The shipyard did not deliver the vessels within the contracted timeframe and in compliance with the technical specifications, the company’s Managing Director, Khalid M. Hashim said.

Hashim said his company plans to buy more Ultramaxes from the second-hand market. A five-year-old dry bulk carrier is almost 50% cheaper than a new ship, he said.

According to industry estimates, five-year-old Handysize ships are quoted at around $11 million, compared with close to $20 million for a newbuild.


Even as existing ships change hands more frequently now than in the past, economists and financiers are cautious.

“Global economic outlook continues to be in a difficult phase, and it will take some time for the shipping industry to get its issues sorted out,” Arjen van Dijkhuizen, an Amsterdam-based senior economist for emerging markets at ABN-Amro said.

Even if economic growth picks up in 2017, it will be modest and increase in global trade would not be of the pre-crisis levels, van Dijkhuizen said.

Global trade growth is the primary driver for the shipping industry.

The World Trade Organization Tuesday slashed its trade growth forecast for this year to the slowest level since the onset of the global economic crisis.

World trade in 2016 will grow slower than earlier expected, expanding just 1.7%, well below the April forecast of 2.8%, according to the latest WTO estimates released Tuesday.

The forecast for 2017 has also been revised, with trade now expected to grow between 1.8% and 3.1%, down from 3.6% forecast previously, WTO said.

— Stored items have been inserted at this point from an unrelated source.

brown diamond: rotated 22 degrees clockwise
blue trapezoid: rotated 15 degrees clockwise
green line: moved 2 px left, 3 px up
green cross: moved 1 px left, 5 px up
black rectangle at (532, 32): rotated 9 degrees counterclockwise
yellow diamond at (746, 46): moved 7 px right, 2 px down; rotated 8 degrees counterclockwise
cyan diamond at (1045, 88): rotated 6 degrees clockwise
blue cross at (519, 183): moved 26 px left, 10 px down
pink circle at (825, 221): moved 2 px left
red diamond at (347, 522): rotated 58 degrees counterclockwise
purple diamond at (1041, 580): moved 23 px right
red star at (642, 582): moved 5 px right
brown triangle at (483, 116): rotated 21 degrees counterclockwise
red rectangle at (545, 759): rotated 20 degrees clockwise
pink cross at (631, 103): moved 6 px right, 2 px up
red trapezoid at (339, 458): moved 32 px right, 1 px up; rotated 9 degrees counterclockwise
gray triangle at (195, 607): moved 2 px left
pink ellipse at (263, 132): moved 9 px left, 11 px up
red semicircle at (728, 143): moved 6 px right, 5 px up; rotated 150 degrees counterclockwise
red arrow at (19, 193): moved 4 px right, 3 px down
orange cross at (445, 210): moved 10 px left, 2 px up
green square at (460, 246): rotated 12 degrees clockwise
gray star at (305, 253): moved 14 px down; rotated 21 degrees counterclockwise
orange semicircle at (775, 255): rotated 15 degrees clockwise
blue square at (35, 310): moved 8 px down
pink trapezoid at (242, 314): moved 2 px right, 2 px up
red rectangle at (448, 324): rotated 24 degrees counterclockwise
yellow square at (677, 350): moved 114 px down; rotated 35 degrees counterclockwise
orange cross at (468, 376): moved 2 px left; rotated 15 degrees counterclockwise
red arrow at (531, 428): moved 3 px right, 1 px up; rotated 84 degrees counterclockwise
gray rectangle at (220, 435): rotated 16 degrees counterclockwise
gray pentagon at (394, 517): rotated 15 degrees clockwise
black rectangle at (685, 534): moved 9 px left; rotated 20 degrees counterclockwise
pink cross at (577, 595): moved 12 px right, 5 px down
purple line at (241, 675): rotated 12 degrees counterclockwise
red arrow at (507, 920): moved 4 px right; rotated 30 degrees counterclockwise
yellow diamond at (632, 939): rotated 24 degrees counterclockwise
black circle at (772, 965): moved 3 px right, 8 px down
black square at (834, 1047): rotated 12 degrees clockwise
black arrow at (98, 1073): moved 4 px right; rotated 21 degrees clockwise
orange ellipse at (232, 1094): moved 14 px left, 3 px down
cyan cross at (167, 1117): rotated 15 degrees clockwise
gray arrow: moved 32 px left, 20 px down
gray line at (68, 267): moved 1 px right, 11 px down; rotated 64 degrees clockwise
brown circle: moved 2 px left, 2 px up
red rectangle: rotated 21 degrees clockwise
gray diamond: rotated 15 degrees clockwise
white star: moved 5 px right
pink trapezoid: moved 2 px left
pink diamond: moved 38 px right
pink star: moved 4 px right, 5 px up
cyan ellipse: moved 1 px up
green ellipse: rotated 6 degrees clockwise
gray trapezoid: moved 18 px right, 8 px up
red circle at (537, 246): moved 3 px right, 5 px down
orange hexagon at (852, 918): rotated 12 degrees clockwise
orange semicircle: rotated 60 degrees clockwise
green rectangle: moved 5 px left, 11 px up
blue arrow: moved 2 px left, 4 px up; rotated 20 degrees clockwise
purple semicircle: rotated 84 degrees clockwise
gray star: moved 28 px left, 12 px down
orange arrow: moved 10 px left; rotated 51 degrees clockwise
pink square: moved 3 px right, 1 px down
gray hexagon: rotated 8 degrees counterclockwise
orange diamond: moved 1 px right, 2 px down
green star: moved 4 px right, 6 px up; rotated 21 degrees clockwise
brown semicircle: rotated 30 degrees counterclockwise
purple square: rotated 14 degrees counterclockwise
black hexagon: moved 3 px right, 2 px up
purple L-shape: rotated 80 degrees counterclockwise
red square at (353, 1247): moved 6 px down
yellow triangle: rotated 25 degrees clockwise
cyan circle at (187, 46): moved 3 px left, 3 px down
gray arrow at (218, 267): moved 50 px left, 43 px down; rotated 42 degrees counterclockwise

Banks are also careful in lending to shipping companies and giving their thumbs-up to the existing fleet.

“New ships are bad news for the market, and therefore better to focus on the second-hand tonnage,” said Klaus Stoltenberg, Hamburg-based managing director and the global head for shipping coverage with Deutsche Bank.

Banks, should they issue shipping loans, need to be at least 200 basis points above the average of the recent years, so that they can cover all the losses made during the crisis, he said.

Deutsche’s shipping loans portfolio is stable year on year, at around 5.5 billion euros, he said.

The bank has placed its clients under three categories, the priority clients who are strong, the one-offs who borrow once in a while, and those whose portfolios the bank wants to exit, Stoltenberg said.

Both the lenders and the shipping industry agree that it will be a while before the sector recovers.

It is a challenge “to get approval from investment committees to put money on an asset which can’t deliver profits from day one,” said Edward Buttery of Taylor Maritime.

The industry should aim at “scrapping as much as it can, starting with older ships, but owners find it difficult to do so because they only get a fraction of the book value and have to write-off the rest,” said Bw Group’s Sohmen-Pao.